Quote the entire listing below line for line, with no changes to any field or value.

┌──

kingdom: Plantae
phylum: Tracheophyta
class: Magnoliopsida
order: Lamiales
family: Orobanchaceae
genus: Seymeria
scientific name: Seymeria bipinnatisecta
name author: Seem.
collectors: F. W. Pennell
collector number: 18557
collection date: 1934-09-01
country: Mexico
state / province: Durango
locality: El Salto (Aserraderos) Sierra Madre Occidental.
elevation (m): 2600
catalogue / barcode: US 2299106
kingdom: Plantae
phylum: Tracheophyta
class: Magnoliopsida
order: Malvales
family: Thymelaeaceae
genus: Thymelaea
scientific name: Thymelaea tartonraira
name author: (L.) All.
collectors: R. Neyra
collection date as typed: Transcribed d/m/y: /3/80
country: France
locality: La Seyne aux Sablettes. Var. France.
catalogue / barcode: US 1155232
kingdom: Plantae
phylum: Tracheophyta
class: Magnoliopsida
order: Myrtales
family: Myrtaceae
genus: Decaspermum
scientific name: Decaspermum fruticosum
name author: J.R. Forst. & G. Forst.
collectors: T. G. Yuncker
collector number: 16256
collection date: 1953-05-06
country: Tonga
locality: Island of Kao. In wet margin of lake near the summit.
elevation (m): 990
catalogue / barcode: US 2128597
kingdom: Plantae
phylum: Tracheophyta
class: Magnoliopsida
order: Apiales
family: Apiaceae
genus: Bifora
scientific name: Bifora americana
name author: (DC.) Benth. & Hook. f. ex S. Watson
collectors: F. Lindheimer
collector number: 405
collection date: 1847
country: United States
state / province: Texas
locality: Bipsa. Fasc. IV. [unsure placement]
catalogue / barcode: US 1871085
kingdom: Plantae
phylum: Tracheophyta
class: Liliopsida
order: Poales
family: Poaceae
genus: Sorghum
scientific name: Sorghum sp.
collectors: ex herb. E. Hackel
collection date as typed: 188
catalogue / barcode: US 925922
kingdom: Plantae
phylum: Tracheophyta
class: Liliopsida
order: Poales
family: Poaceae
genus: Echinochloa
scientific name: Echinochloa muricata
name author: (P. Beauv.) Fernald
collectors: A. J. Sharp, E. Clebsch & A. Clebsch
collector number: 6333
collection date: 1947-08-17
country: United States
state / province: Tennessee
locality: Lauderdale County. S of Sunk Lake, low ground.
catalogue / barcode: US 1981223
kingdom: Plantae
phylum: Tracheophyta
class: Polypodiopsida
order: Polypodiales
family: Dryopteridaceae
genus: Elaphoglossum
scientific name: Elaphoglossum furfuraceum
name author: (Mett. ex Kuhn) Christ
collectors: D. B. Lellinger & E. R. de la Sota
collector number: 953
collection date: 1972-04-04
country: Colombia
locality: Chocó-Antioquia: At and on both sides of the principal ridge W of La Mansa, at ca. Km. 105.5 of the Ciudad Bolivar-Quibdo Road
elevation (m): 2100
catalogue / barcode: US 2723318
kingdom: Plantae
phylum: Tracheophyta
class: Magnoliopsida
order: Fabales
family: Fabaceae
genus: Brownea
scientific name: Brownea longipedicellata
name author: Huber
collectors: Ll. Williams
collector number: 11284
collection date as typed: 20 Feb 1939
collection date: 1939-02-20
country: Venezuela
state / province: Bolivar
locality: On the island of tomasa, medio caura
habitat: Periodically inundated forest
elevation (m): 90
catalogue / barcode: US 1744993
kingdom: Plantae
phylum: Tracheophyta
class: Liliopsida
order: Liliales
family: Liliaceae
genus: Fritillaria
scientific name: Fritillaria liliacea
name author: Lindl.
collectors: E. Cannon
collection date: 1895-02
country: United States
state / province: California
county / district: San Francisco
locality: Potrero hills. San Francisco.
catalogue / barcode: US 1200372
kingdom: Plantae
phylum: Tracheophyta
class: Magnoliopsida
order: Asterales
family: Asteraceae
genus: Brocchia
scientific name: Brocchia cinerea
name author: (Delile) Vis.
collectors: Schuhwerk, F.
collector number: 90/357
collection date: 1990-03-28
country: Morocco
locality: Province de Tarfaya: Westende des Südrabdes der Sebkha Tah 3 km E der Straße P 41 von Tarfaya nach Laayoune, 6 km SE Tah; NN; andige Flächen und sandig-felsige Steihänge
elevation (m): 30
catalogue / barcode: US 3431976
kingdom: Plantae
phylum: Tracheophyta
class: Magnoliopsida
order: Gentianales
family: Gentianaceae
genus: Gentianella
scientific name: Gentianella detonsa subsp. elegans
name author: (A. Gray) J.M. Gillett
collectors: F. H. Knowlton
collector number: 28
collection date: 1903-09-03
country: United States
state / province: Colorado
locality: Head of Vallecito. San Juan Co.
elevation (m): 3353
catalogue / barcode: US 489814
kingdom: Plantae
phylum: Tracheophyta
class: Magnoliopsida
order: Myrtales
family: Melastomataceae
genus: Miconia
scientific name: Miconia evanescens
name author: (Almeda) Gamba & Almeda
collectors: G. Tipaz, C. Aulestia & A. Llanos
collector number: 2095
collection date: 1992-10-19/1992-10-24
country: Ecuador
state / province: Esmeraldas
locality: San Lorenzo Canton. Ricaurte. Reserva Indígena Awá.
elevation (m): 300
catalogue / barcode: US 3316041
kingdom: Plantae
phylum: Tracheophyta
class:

└──

CORRECT RESPONSE.
kingdom: Plantae
phylum: Tracheophyta
class: Magnoliopsida
order: Lamiales
family: Orobanchaceae
genus: Seymeria
scientific name: Seymeria bipinnatisecta
name author: Seem.
collectors: F. W. Pennell
collector number: 18557
collection date: 1934-09-01
country: Mexico
state / province: Durango
locality: El Salto (Aserraderos) Sierra Madre Occidental.
elevation (m): 2600
catalogue / barcode: US 2299106
kingdom: Plantae
phylum: Tracheophyta
class: Magnoliopsida
order: Malvales
family: Thymelaeaceae
genus: Thymelaea
scientific name: Thymelaea tartonraira
name author: (L.) All.
collectors: R. Neyra
collection date as typed: Transcribed d/m/y: /3/80
country: France
locality: La Seyne aux Sablettes. Var. France.
catalogue / barcode: US 1155232
kingdom: Plantae
phylum: Tracheophyta
class: Magnoliopsida
order: Myrtales
family: Myrtaceae
genus: Decaspermum
scientific name: Decaspermum fruticosum
name author: J.R. Forst. & G. Forst.
collectors: T. G. Yuncker
collector number: 16256
collection date: 1953-05-06
country: Tonga
locality: Island of Kao. In wet margin of lake near the summit.
elevation (m): 990
catalogue / barcode: US 2128597
kingdom: Plantae
phylum: Tracheophyta
class: Magnoliopsida
order: Apiales
family: Apiaceae
genus: Bifora
scientific name: Bifora americana
name author: (DC.) Benth. & Hook. f. ex S. Watson
collectors: F. Lindheimer
collector number: 405
collection date: 1847
country: United States
state / province: Texas
locality: Bipsa. Fasc. IV. [unsure placement]
catalogue / barcode: US 1871085
kingdom: Plantae
phylum: Tracheophyta
class: Liliopsida
order: Poales
family: Poaceae
genus: Sorghum
scientific name: Sorghum sp.
collectors: ex herb. E. Hackel
collection date as typed: 188
catalogue / barcode: US 925922
kingdom: Plantae
phylum: Tracheophyta
class: Liliopsida
order: Poales
family: Poaceae
genus: Echinochloa
scientific name: Echinochloa muricata
name author: (P. Beauv.) Fernald
collectors: A. J. Sharp, E. Clebsch & A. Clebsch
collector number: 6333
collection date: 1947-08-17
country: United States
state / province: Tennessee
locality: Lauderdale County. S of Sunk Lake, low ground.
catalogue / barcode: US 1981223
kingdom: Plantae
phylum: Tracheophyta
class: Polypodiopsida
order: Polypodiales
family: Dryopteridaceae
genus: Elaphoglossum
scientific name: Elaphoglossum furfuraceum
name author: (Mett. ex Kuhn) Christ
collectors: D. B. Lellinger & E. R. de la Sota
collector number: 953
collection date: 1972-04-04
country: Colombia
locality: Chocó-Antioquia: At and on both sides of the principal ridge W of La Mansa, at ca. Km. 105.5 of the Ciudad Bolivar-Quibdo Road
elevation (m): 2100
catalogue / barcode: US 2723318
kingdom: Plantae
phylum: Tracheophyta
class: Magnoliopsida
order: Fabales
family: Fabaceae
genus: Brownea
scientific name: Brownea longipedicellata
name author: Huber
collectors: Ll. Williams
collector number: 11284
collection date as typed: 20 Feb 1939
collection date: 1939-02-20
country: Venezuela
state / province: Bolivar
locality: On the island of tomasa, medio caura
habitat: Periodically inundated forest
elevation (m): 90
catalogue / barcode: US 1744993
kingdom: Plantae
phylum: Tracheophyta
class: Liliopsida
order: Liliales
family: Liliaceae
genus: Fritillaria
scientific name: Fritillaria liliacea
name author: Lindl.
collectors: E. Cannon
collection date: 1895-02
country: United States
state / province: California
county / district: San Francisco
locality: Potrero hills. San Francisco.
catalogue / barcode: US 1200372
kingdom: Plantae
phylum: Tracheophyta
class: Magnoliopsida
order: Asterales
family: Asteraceae
genus: Brocchia
scientific name: Brocchia cinerea
name author: (Delile) Vis.
collectors: Schuhwerk, F.
collector number: 90/357
collection date: 1990-03-28
country: Morocco
locality: Province de Tarfaya: Westende des Südrabdes der Sebkha Tah 3 km E der Straße P 41 von Tarfaya nach Laayoune, 6 km SE Tah; NN; andige Flächen und sandig-felsige Steihänge
elevation (m): 30
catalogue / barcode: US 3431976
kingdom: Plantae
phylum: Tracheophyta
class: Magnoliopsida
order: Gentianales
family: Gentianaceae
genus: Gentianella
scientific name: Gentianella detonsa subsp. elegans
name author: (A. Gray) J.M. Gillett
collectors: F. H. Knowlton
collector number: 28
collection date: 1903-09-03
country: United States
state / province: Colorado
locality: Head of Vallecito. San Juan Co.
elevation (m): 3353
catalogue / barcode: US 489814
kingdom: Plantae
phylum: Tracheophyta
class: Magnoliopsida
order: Myrtales
family: Melastomataceae
genus: Miconia
scientific name: Miconia evanescens
name author: (Almeda) Gamba & Almeda
collectors: G. Tipaz, C. Aulestia & A. Llanos
collector number: 2095
collection date: 1992-10-19/1992-10-24
country: Ecuador
state / province: Esmeraldas
locality: San Lorenzo Canton. Ricaurte. Reserva Indígena Awá.
elevation (m): 300
catalogue / barcode: US 3316041
kingdom: Plantae
phylum: Tracheophyta
class:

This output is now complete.